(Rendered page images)
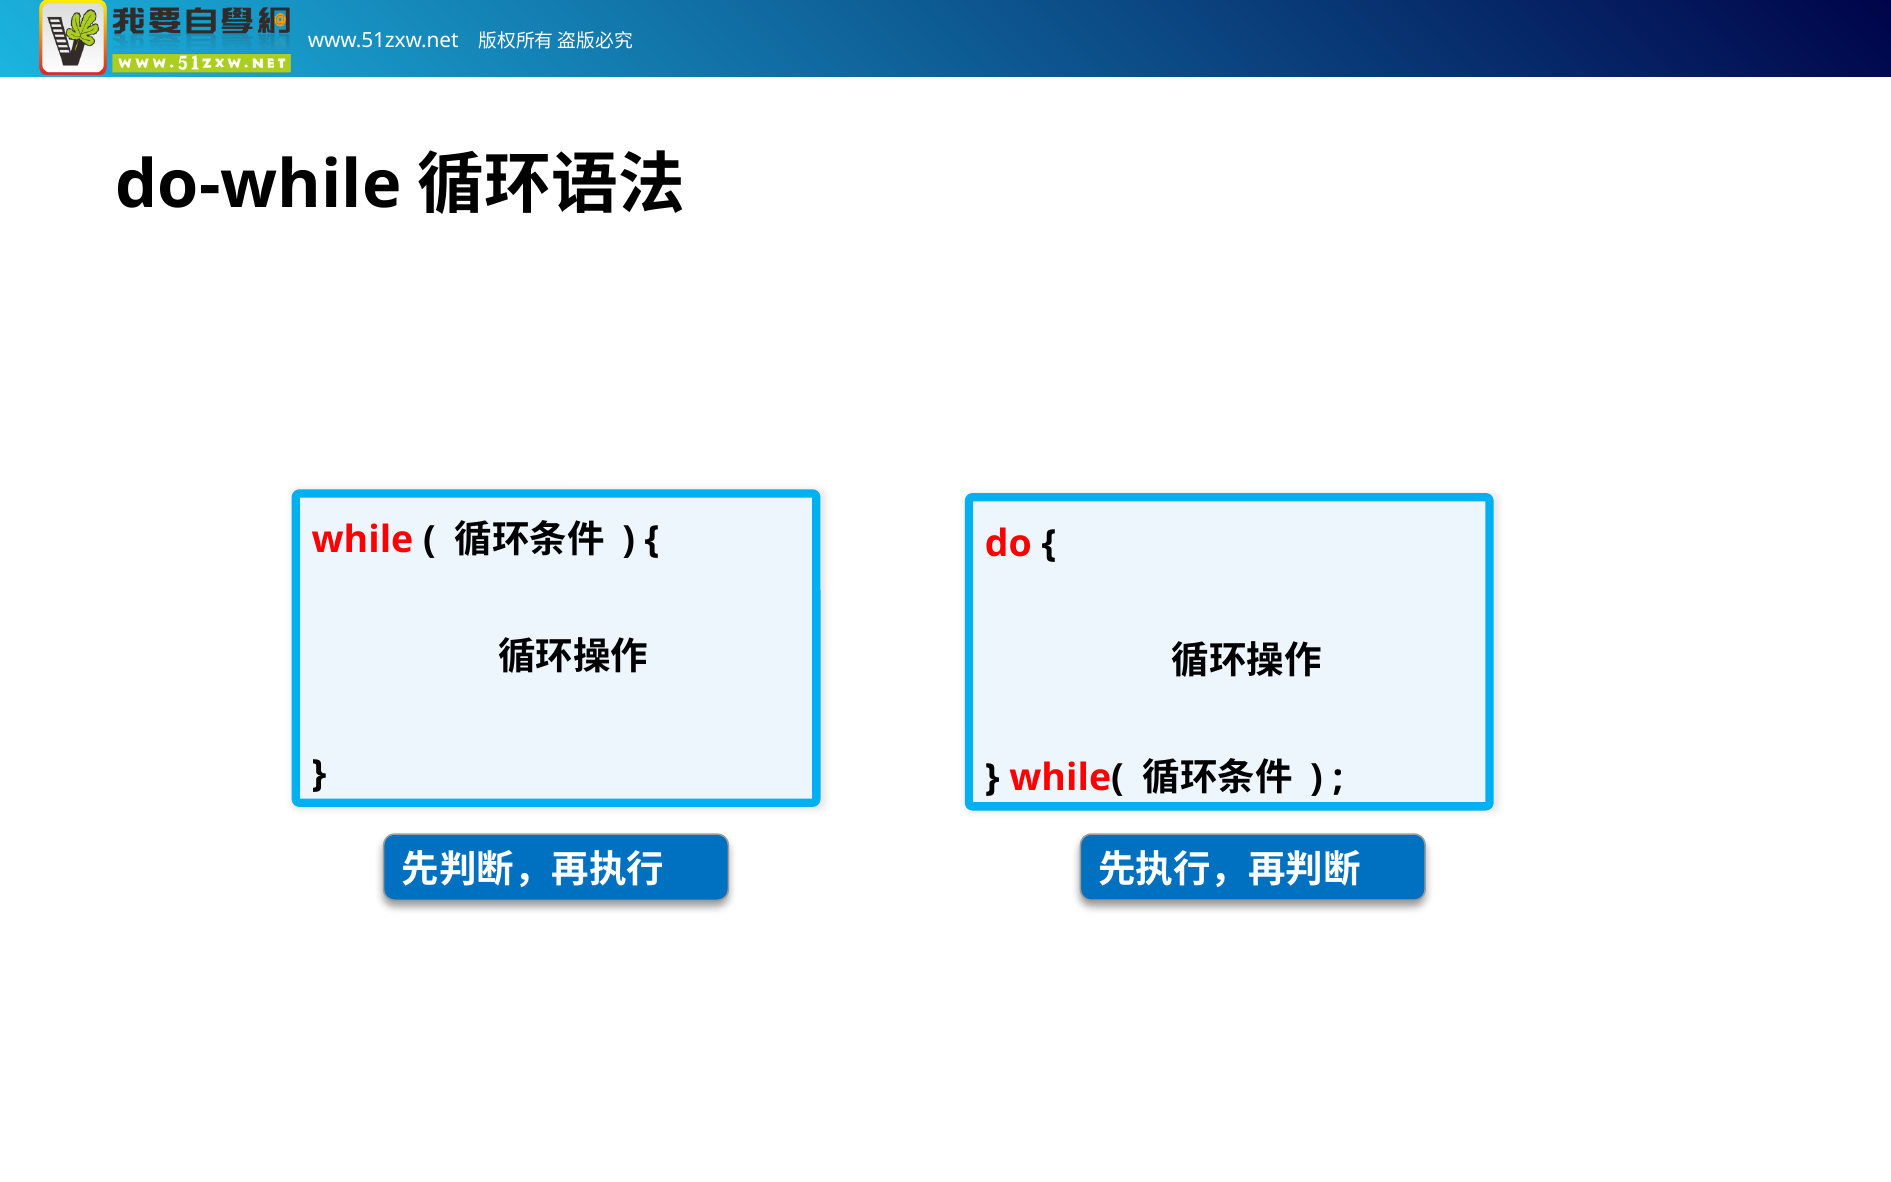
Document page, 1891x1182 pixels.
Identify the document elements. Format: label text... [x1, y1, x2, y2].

text_box do-while循环语法 [101, 133, 700, 229]
text_box www.51zxw.net 版权所有 盗版必究 [291, 11, 858, 59]
text_box do { 循环操作 } while( 循环条件 ) ; [968, 497, 1490, 807]
text_box [0, 0, 1891, 78]
text_box while ( 循环条件 ) { 循环操作 } [295, 493, 817, 803]
picture [39, 0, 291, 75]
text_box 先判断，再执行 [383, 834, 729, 901]
text_box 先执行，再判断 [1080, 834, 1426, 901]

**What is required:**
Output every entry exactly as given; pictures are not part of the copy.

**Task output:**
Document page, 1891x1182 pixels.
Identify the document elements. Format: label text... [x1, y1, x2, y2].

text_box do-while循环语法 [101, 133, 700, 229]
text_box www.51zxw.net 版权所有 盗版必究 [291, 11, 858, 59]
text_box do { 循环操作 } while( 循环条件 ) ; [968, 497, 1490, 807]
text_box [0, 0, 1891, 78]
text_box while ( 循环条件 ) { 循环操作 } [295, 493, 817, 803]
picture [39, 0, 291, 75]
text_box 先判断，再执行 [383, 834, 729, 901]
text_box 先执行，再判断 [1080, 834, 1426, 901]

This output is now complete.